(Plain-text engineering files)
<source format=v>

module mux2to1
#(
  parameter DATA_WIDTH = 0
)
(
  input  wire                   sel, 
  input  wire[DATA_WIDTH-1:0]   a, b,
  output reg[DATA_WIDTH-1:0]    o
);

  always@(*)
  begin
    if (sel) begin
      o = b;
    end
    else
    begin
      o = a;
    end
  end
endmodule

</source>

---

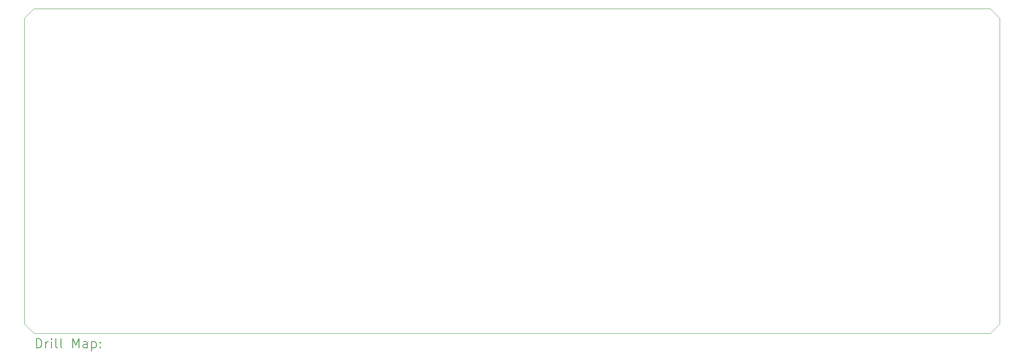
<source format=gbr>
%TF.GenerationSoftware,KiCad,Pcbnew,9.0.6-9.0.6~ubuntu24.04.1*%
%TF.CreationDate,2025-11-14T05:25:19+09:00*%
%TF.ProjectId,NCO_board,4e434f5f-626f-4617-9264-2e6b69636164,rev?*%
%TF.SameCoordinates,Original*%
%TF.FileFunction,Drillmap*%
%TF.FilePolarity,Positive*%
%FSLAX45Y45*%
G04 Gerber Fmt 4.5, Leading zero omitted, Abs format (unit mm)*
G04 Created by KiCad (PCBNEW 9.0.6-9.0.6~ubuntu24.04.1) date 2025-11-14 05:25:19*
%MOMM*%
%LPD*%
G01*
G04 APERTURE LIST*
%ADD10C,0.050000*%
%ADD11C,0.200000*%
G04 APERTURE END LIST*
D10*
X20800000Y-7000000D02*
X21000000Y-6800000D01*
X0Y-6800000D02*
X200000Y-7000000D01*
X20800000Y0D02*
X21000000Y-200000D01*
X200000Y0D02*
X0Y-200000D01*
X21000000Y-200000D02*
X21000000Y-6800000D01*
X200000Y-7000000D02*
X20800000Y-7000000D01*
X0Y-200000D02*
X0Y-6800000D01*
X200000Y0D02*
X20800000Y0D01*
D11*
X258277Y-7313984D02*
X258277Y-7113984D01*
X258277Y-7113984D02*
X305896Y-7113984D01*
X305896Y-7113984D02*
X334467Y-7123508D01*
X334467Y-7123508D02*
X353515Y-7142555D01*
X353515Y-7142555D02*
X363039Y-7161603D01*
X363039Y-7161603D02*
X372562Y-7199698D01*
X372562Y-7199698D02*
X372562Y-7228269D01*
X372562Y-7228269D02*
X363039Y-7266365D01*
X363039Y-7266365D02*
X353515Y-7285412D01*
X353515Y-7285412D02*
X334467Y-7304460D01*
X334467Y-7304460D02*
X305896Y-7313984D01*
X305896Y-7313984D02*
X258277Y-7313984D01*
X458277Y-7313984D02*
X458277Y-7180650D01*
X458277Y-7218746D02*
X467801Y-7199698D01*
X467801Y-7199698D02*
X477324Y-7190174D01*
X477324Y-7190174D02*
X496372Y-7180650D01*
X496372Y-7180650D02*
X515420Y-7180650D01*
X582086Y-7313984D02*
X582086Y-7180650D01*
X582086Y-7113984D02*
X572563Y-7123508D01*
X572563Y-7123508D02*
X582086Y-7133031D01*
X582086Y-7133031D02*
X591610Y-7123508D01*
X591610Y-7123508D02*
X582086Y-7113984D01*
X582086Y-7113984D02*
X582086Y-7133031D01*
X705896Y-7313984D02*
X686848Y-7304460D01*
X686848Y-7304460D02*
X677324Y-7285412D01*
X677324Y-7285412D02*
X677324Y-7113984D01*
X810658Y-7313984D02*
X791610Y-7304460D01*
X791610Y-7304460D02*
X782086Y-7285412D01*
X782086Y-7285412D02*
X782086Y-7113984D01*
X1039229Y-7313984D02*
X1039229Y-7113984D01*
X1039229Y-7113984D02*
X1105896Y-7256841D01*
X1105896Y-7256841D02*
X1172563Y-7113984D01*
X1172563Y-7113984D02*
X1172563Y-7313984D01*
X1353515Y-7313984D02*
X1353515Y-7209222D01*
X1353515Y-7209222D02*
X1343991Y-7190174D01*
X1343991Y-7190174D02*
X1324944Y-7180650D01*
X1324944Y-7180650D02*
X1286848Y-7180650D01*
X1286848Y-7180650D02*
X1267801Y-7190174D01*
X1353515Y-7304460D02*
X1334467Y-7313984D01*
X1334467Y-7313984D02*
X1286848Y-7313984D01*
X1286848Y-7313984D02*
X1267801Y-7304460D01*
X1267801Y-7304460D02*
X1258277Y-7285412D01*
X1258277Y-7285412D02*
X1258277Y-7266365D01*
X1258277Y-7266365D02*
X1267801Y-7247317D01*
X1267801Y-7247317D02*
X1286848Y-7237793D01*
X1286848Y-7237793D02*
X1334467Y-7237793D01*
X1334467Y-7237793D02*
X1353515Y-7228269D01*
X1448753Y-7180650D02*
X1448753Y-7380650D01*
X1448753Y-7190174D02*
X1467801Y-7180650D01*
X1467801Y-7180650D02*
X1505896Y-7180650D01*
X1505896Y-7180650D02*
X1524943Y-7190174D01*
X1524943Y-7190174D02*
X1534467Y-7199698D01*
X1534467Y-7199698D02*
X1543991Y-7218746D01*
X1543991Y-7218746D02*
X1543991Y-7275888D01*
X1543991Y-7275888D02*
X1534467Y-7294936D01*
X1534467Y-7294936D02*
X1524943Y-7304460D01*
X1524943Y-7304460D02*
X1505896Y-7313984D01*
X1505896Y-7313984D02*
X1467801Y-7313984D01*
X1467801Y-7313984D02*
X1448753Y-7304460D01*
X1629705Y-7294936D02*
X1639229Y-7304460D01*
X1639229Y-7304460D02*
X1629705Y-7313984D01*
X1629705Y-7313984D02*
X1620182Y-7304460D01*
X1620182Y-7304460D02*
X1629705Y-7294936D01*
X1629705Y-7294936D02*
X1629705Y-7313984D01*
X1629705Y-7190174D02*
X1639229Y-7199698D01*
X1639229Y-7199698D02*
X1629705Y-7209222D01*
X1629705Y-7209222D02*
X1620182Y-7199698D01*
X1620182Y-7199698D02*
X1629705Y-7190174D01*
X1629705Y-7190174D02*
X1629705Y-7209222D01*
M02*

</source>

WRITTEN TASK —
From the records above, transcribe without alteration every line from the one with "X1267801Y-7304460D01*" to the one with "X1620182Y-7199698D01*", inclusive.

WRITTEN SOLUTION —
X1267801Y-7304460D01*
X1267801Y-7304460D02*
X1258277Y-7285412D01*
X1258277Y-7285412D02*
X1258277Y-7266365D01*
X1258277Y-7266365D02*
X1267801Y-7247317D01*
X1267801Y-7247317D02*
X1286848Y-7237793D01*
X1286848Y-7237793D02*
X1334467Y-7237793D01*
X1334467Y-7237793D02*
X1353515Y-7228269D01*
X1448753Y-7180650D02*
X1448753Y-7380650D01*
X1448753Y-7190174D02*
X1467801Y-7180650D01*
X1467801Y-7180650D02*
X1505896Y-7180650D01*
X1505896Y-7180650D02*
X1524943Y-7190174D01*
X1524943Y-7190174D02*
X1534467Y-7199698D01*
X1534467Y-7199698D02*
X1543991Y-7218746D01*
X1543991Y-7218746D02*
X1543991Y-7275888D01*
X1543991Y-7275888D02*
X1534467Y-7294936D01*
X1534467Y-7294936D02*
X1524943Y-7304460D01*
X1524943Y-7304460D02*
X1505896Y-7313984D01*
X1505896Y-7313984D02*
X1467801Y-7313984D01*
X1467801Y-7313984D02*
X1448753Y-7304460D01*
X1629705Y-7294936D02*
X1639229Y-7304460D01*
X1639229Y-7304460D02*
X1629705Y-7313984D01*
X1629705Y-7313984D02*
X1620182Y-7304460D01*
X1620182Y-7304460D02*
X1629705Y-7294936D01*
X1629705Y-7294936D02*
X1629705Y-7313984D01*
X1629705Y-7190174D02*
X1639229Y-7199698D01*
X1639229Y-7199698D02*
X1629705Y-7209222D01*
X1629705Y-7209222D02*
X1620182Y-7199698D01*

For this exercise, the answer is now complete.